Impaired Driving in Utah is usually an offense that some prosecutors use as a “plea deal” when someone is charged with Drunk Driving (DUI). At Arnold & Wadsworth we are DUI Defense Lawyers with offices in Salt Lake City and Ogden, Utah. When you have been charged with a DUI you need to remember that you are innocent until proven guilty. When you show up to your first appearance make sure to ask for time to talk to an attorney. This will show the prosecutor that you are taking your charges seriously.

If you have just been arrested for a drunk driving or impaired operating charge in the State of Utah, beware of the DUI laws in this state – the penalties can be severe for even a first offense and reduced charges are possible if you have a decent case and a knowledgeable defense lawyer. Nothing can replace a competent lawyer representing you. Don’t go to court or the DMV without a DUI lawyer representing you – get the public defender if you cannot afford a DUI attorney. Remain silent and only discuss your case with a licensed lawyer at Arnold & Wadsworth. We offer a free consultation so you have nothing to lose.

Remember, if you have been charged with Drunk Driving (DUI) you need to request a hearing with the DMV to have a chance to save your license. If you are able to come into our office during this time period we will send off the notices for you and set up your hearing. We will also represent you at your hearing.

We provide legal services for people that have been charged with a DUI in Salt Lake City, Ogden, Layton, North Salt Lake City, South Salt Lake City, Kaysville, Sandy, West Jordan, South Jordan, Farmington, Roy, Riverdale, Holliday, and other Utah counties and cities. Give us a call today for a free consultation (801) 475-0123.

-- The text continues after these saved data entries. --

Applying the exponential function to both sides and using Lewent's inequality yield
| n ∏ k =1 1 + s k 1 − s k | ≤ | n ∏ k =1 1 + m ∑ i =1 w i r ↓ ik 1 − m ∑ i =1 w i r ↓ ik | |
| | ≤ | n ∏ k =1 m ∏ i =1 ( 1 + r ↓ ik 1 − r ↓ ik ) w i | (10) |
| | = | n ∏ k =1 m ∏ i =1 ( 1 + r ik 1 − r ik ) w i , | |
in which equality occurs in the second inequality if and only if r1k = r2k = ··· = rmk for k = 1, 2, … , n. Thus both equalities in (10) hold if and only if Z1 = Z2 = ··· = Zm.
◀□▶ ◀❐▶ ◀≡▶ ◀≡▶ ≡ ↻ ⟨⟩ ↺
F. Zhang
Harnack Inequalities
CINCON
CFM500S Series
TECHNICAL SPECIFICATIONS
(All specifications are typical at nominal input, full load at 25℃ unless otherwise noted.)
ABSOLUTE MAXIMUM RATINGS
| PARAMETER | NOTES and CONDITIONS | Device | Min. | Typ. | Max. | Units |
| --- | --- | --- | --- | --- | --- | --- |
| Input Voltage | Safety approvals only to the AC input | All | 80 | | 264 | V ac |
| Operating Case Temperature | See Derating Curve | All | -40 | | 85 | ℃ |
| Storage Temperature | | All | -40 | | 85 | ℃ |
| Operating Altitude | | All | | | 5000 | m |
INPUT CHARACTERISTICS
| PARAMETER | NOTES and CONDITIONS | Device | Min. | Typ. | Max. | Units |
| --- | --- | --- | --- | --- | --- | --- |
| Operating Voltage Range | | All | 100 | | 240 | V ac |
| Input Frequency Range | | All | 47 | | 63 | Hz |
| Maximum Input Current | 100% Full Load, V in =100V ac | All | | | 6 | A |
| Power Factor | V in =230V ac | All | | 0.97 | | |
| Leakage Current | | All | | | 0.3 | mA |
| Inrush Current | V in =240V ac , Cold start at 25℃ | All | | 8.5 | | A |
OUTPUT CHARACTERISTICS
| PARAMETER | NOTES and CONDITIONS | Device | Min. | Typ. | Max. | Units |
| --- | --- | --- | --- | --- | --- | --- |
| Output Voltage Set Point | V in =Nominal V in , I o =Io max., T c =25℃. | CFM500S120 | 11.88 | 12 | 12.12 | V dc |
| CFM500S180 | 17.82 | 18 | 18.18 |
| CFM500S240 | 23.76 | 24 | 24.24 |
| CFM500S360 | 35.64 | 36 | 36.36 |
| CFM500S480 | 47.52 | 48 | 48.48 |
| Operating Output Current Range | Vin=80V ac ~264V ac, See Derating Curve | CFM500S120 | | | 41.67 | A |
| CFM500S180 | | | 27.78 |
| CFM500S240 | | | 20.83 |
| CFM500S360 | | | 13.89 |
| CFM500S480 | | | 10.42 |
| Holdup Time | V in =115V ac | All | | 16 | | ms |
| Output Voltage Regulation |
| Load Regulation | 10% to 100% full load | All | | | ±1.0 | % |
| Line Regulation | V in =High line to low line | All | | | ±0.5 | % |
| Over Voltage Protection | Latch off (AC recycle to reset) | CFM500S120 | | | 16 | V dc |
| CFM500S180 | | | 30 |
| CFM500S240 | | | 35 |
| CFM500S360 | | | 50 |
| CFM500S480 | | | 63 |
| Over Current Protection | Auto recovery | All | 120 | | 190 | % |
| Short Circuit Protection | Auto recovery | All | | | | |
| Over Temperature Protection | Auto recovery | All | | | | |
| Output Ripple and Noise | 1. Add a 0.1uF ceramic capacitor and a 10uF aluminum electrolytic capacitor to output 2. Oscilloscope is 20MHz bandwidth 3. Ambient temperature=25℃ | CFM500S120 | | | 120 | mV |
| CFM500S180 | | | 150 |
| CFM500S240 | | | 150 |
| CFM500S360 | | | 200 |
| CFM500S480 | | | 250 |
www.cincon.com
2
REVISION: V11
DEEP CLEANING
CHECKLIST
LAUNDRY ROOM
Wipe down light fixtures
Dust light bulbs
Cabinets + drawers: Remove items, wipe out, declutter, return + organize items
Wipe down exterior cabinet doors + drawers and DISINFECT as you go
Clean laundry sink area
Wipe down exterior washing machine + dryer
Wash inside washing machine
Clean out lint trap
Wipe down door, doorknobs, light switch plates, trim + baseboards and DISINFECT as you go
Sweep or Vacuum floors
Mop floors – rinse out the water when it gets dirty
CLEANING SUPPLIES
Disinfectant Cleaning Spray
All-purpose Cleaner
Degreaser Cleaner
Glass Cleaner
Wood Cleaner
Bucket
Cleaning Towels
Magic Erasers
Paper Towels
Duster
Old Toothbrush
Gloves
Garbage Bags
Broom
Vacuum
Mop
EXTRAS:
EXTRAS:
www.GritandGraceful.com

Utah DUI Defense Lawyers – Arnold & Wadsworth

Utah Code – DUI Defense Lawyer – Impaired Driving

41-6a-502.5.   Impaired driving — Penalty — Reporting of convictions — Sentencing requirements.
(1) With the agreement of the prosecutor, a plea to a class B misdemeanor violation of Section 41-6a-502 committed on or after July 1, 2008, may be entered as a conviction of impaired driving under this section if:
(a) the defendant completes court ordered probation requirements; or
(b) (i) the prosecutor agrees as part of a negotiated plea; and
(ii) the court finds the plea to be in the interest of justice.
(2) A conviction entered under this section is a class B misdemeanor.
(3) (a) (i) If the entry of an impaired driving plea is based on successful completion of probation under Subsection (1)(a), the court shall enter the conviction at the time of the plea.
(ii) If the defendant fails to appear before the court and establish successful completion of the court ordered probation requirements under Subsection (1)(a), the court shall enter an amended conviction of Section 41-6a-502.
(iii) The date of entry of the amended order under Subsection (3)(a)(ii) is the date of conviction.
(b) The court may enter a conviction of impaired driving immediately under Subsection (1)(b).
(4) For purposes of Section 76-3-402, the entry of a plea to a class B misdemeanor violation of Section 41-6a-502 as impaired driving under this section is a reduction of one degree.
(5) (a) The court shall notify the Driver License Division of each conviction entered under this section.
(b) Beginning on July 1, 2012, a court shall, monthly, send to the Division of Occupational and Professional Licensing, created in Section 58-1-103, a report containing the name, case number, and, if known, the date of birth of each person convicted during the preceding month of a violation of this section for whom there is evidence that the person was driving while impaired, in whole or in part, by a prescribed controlled substance.
(6) (a) The provisions in Subsections 41-6a-505(1), (2), and (3) that require a sentencing court to order a convicted person to participate in a screening, an assessment, or an educational series, or obtain substance abuse treatment or do a combination of those things, apply to a conviction entered under this section.
(b) The court shall render the same order regarding screening, assessment, an educational series, or substance abuse treatment in connection with a first, second, or subsequent conviction under this section as the court would render in connection with applying respectively, the first, second, or subsequent conviction requirements of Subsection 41-6a-505(1), (2), or (3).
(7) (a) Except as provided in Subsection (7)(b), a report authorized by Section 53-3-104 may not contain any evidence of a conviction for impaired driving in this state if the reporting court notifies the Driver License Division that the defendant is participating in or has successfully completed the program of a driving under the influence court.
(b) The provisions of Subsection (7)(a) do not apply to a report concerning:
(i) a CDL license holder; or
(ii) a violation that occurred in a commercial motor vehicle.